_Exercise brief:_ Return each line of the entries that mentions the word "которого".

_Data for this exercise:_
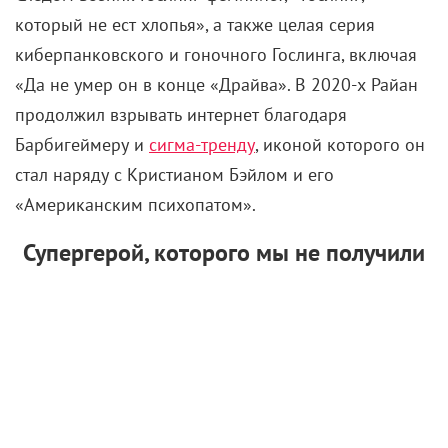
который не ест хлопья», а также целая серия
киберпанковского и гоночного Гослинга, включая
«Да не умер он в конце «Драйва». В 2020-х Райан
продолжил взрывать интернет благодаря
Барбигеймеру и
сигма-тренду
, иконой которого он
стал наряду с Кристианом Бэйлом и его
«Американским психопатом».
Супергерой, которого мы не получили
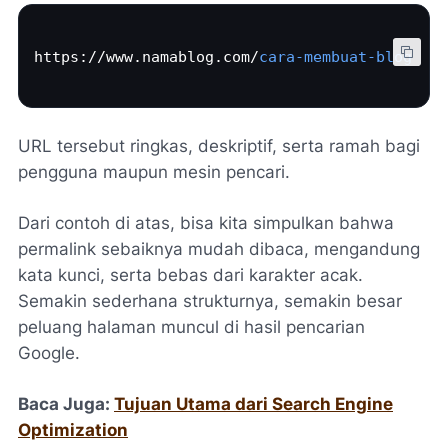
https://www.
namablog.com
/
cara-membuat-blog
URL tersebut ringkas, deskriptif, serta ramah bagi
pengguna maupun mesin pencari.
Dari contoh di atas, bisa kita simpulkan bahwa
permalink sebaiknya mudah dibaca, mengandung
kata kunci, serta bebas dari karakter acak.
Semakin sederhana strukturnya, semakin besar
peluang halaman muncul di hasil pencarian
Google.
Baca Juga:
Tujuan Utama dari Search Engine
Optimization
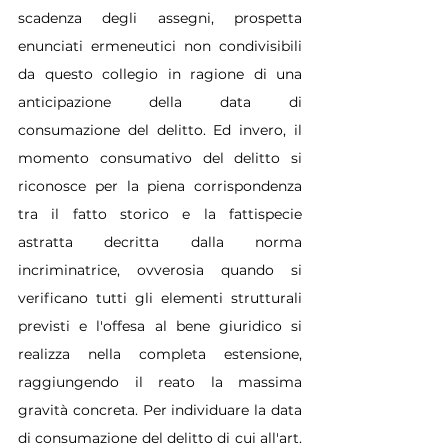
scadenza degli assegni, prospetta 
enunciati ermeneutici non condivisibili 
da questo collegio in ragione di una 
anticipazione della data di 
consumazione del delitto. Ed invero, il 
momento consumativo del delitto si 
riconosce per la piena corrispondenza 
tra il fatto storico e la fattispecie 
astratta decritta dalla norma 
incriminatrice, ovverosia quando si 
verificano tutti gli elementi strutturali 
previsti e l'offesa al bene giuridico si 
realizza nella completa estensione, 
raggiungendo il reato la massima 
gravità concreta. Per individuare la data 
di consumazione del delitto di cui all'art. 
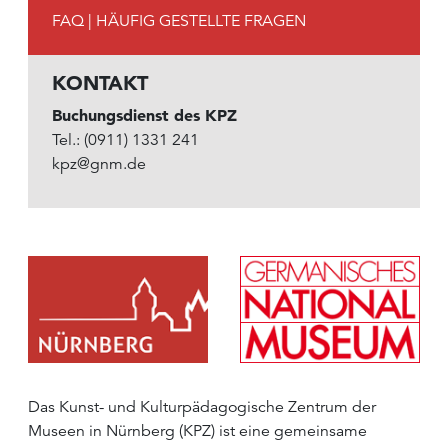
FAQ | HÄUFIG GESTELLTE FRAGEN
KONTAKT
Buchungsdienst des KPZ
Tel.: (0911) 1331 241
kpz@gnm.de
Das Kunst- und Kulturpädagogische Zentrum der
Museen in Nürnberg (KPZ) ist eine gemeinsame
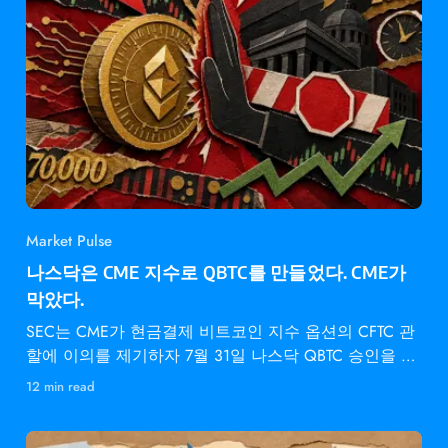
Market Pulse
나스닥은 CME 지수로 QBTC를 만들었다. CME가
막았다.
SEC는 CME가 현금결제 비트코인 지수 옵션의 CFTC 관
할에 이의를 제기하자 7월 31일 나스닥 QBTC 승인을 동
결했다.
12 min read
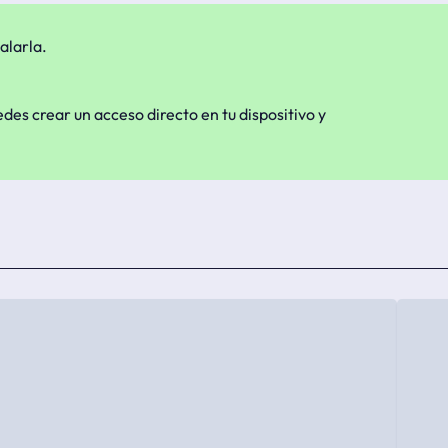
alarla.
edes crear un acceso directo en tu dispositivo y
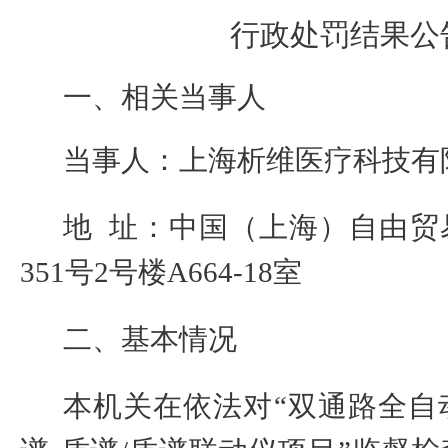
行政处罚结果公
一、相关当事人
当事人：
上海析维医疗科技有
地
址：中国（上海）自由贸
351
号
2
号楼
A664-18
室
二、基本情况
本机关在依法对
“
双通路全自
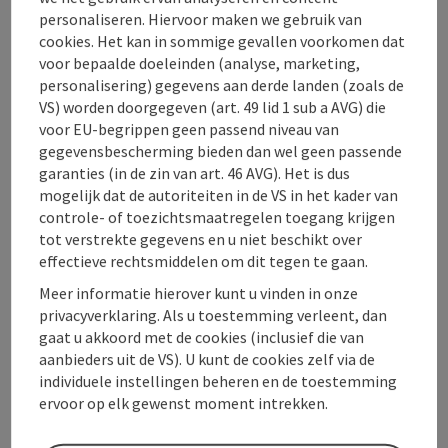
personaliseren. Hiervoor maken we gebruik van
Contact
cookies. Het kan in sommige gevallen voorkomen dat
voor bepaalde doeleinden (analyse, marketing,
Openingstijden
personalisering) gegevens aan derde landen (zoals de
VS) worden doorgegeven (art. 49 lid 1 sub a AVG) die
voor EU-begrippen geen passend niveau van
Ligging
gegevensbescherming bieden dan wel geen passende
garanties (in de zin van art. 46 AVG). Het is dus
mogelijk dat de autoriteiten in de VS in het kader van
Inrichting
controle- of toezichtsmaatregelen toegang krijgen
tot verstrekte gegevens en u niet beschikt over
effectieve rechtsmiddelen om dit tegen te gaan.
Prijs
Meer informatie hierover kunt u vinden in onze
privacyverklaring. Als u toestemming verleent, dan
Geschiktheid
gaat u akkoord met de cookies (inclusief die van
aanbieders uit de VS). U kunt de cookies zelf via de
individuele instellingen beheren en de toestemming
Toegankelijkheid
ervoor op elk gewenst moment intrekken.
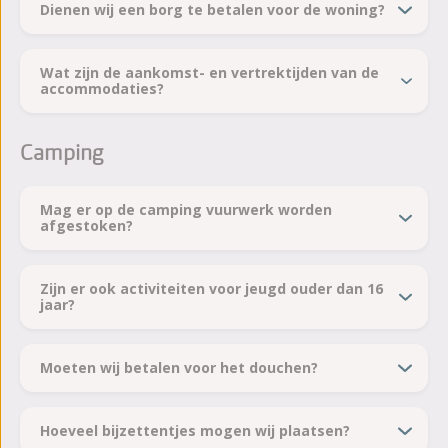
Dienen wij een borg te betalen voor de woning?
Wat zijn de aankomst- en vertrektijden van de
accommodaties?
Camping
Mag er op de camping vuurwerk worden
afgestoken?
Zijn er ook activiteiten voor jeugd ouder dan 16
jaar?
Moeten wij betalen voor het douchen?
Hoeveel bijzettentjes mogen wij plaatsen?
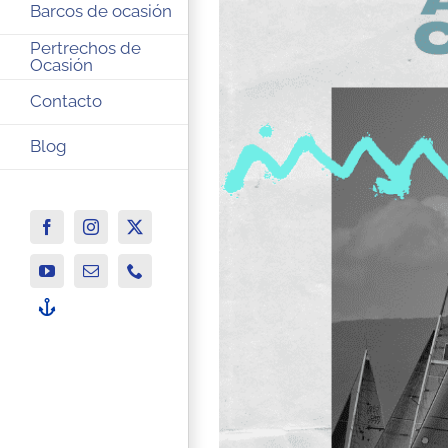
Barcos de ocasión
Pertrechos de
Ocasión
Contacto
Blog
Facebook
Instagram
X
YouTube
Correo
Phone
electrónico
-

_Your solution:_
, иконой которого он
Супергерой, которого мы не получили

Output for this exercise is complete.